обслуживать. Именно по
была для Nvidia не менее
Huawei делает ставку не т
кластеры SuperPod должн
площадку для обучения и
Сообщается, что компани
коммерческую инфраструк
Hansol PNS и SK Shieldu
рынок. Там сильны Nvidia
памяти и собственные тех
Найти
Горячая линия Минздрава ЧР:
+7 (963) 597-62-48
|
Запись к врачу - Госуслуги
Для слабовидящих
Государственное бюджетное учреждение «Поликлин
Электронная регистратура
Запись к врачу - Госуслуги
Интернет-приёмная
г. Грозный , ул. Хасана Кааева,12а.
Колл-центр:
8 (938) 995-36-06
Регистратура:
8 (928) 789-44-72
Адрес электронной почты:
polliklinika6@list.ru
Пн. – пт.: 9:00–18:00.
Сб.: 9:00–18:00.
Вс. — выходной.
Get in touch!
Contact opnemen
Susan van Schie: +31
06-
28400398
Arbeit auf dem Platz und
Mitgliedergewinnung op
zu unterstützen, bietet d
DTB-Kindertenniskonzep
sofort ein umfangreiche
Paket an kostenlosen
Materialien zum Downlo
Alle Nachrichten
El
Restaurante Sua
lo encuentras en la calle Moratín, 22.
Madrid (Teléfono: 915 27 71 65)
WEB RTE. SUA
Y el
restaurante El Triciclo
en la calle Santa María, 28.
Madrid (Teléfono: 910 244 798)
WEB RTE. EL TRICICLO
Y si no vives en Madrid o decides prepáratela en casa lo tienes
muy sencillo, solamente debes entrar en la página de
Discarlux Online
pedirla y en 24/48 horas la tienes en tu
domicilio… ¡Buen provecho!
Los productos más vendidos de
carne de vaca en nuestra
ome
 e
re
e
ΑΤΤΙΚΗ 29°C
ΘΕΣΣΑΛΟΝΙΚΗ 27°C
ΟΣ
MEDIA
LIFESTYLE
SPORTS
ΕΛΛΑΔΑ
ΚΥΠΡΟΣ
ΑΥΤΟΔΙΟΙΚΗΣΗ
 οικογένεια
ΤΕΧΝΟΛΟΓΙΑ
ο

### Task description
State how many lines of the material contain the string "calle", with no other words.

### Solution below
2